**Instructions for the task**
Which lines of the material below contain the word "camera"? Return each of those lines in full.
════════════════
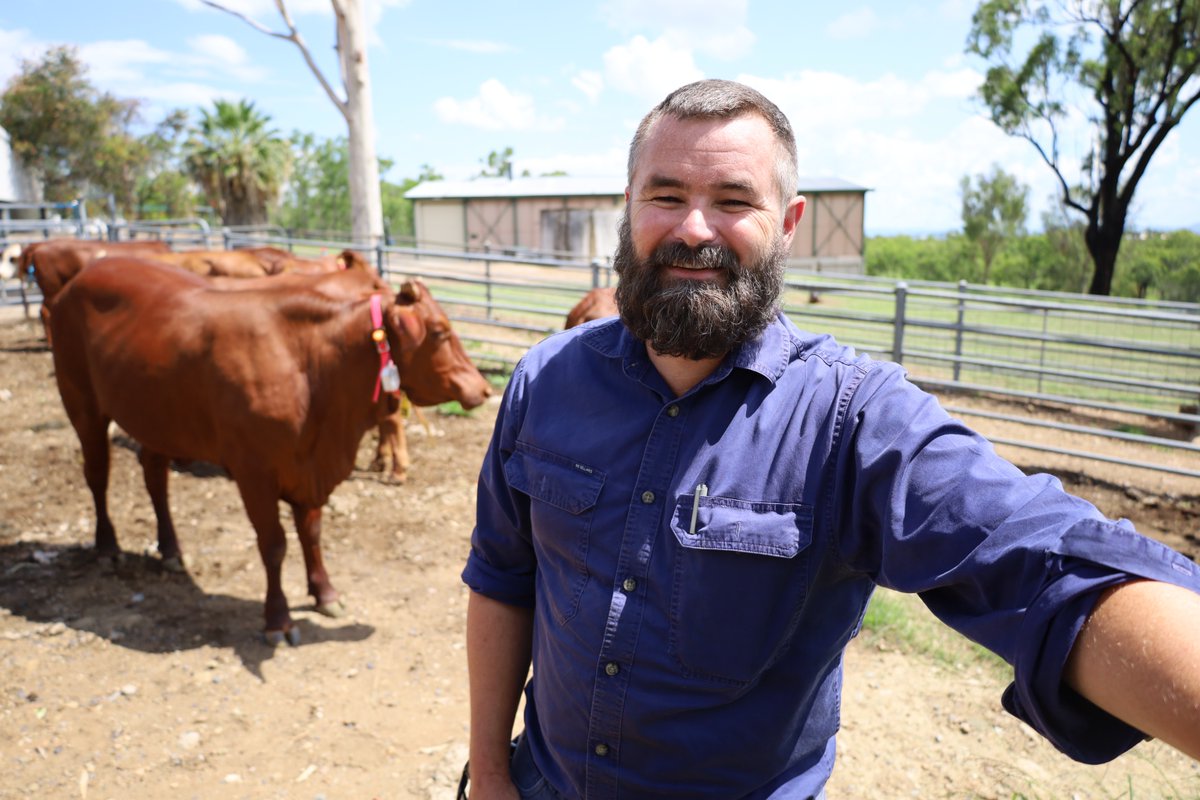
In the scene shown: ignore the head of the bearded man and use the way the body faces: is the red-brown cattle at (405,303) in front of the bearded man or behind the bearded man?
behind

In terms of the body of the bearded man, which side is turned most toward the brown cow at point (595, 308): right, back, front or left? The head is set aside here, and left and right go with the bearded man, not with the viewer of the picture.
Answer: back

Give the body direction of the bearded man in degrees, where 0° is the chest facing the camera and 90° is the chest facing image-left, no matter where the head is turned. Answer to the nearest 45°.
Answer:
════════════════
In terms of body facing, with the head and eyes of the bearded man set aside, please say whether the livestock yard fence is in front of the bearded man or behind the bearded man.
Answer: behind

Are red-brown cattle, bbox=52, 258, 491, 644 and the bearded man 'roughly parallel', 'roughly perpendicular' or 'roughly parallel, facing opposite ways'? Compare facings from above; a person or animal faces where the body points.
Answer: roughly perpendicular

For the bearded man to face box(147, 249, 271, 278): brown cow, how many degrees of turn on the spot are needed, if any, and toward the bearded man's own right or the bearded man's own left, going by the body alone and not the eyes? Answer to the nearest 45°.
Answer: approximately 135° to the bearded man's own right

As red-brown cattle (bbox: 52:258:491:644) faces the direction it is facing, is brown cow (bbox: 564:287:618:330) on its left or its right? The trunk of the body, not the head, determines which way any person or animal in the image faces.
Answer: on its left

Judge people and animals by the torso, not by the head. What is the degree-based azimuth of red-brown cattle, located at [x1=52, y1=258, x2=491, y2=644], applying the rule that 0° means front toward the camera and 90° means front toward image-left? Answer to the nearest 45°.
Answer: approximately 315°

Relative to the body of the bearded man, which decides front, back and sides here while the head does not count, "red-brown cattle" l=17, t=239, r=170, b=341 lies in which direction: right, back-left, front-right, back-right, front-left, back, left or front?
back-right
════════════════
**Expected answer**
Give the body direction of the bearded man in degrees, where 0° is the chest facing the camera and 90° is the chest facing image-left, no matter where the head is turned. Answer to the nearest 45°.
Judge people and animals by the torso, not by the head. What is the degree-based azimuth of red-brown cattle, located at [x1=52, y1=258, x2=491, y2=644], applying the rule that 0° means front toward the camera and 90° means front toward image-left? Answer to the nearest 45°.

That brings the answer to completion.